Fire district gets a grip on data collection
After years of property inspections and data-gathering field trips, firefighters in the San Fernando Valley (Calif.) Fire District had information to burn. The district had a pile of paper reports and property histories, but it had limited means to process the data. All that changed last April, when the district automated its data-collection process. In doing so, it enhanced the fire department’s ability to collect and organize information, access it quickly, and use it to prevent one of the area’s most threatening occurrences: brush fires.
The San Fernando Valley Mountain Fire District spans nearly 180,000 private and public properties in an area that is covered with fuel for brush fires. Each summer, nearly 50 inspectors from the Los Angeles Fire Department’s Valley Fire Prevention Office examine the district for potential fire hazards, and they update the office’s database with property location coordinates and information about safety violations.

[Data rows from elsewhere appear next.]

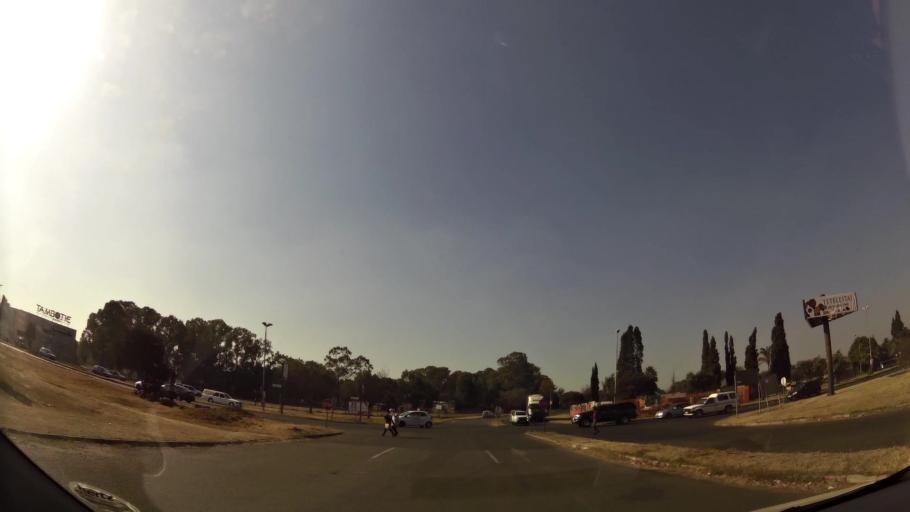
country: ZA
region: Gauteng
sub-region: West Rand District Municipality
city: Randfontein
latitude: -26.1746
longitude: 27.6944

For years, LAFD recorded inspection data manually, says Jack Shafer, senior systems analyst for the department’s support services division. After a day in the field, the inspectors generated their reports by hand and, in doing so, spent nearly 40 percent of their working day on paperwork, he says.
Support Services personnel took the information from the reports and entered it into a computer system, which the Fire Prevention Office used to produce trends analyses. However, a backlog resulted when the number of reports overwhelmed data-entry personnel.

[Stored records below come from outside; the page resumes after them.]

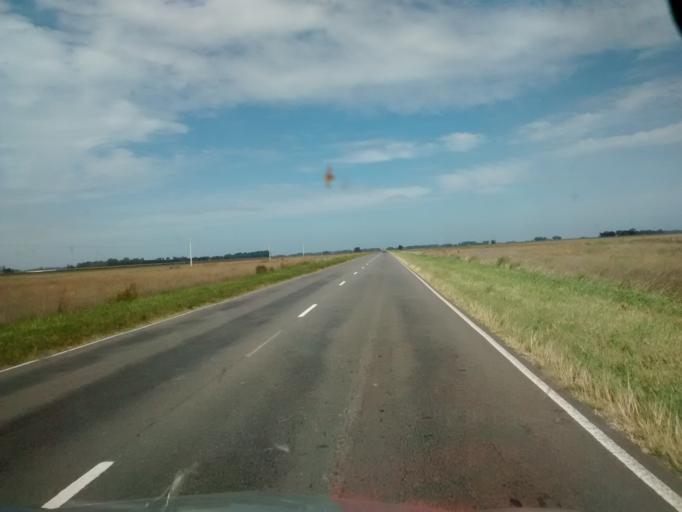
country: AR
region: Buenos Aires
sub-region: Partido de Ayacucho
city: Ayacucho
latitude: -37.0684
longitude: -58.5443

To alleviate the report-writing and data-entry burdens, LAFD issued handheld, computerized devices to its inspectors. Provided by Symbol Technology, Holtsville, N.Y., the devices fit into rubber boots on the inspectors’ arms and allow users to make on-the-spot reports from the field.
Now, when an inspector visits a property, he scans a bar code that activates a drop-down menu of common safety violations. He can log violations from that menu, or he can access an entry field and input data regarding extraordinary violations.
Using that entry field, the inspector can access three drop-down lists: one showing additional types of hazards; one that identifies the type of work necessary to remedy the violation; and one identifying violation locations on the property. The inspector chooses from any of the drop-down items or, using handwriting recognition features on the device, he can enter the violation data manually.
In addition to making the inspectors’ jobs easier, the handheld data-collection system eliminates the need for data entry. At the end of each day, data from the devices is downloaded onto a network, where Support Services retrieves it and channels it to the server for the Fire Prevention Offi ce.
“Once we incorporate the new inspection data into the server repository, we update the records and track every change made to a property’s status,” Shafer says. “We generate violation notices from the central location at the Fire Prevention Office. And, to ensure that violators comply with fire prevention measures, we print a map for each inspector so he or she can revisit the property and confirm that the hazard has been abated.”
Only four months old, the data-collection system is saving LAFD time and money. Reporting and data-entry time has dropped nearly 50 percent, according to LAFD Captain Paul Quagliata. He notes that inspectors are now able to spend the time once dedicated to paperwork on more productive inspection tasks.
And savings is not limited to time and money, Shafer adds. “The reality is, if this new technology allows us to inspect more properties and abate more combustible material, then we can save something even more precious [than time and money] — people’s lives and homes — and that’s the bottom line,” he says.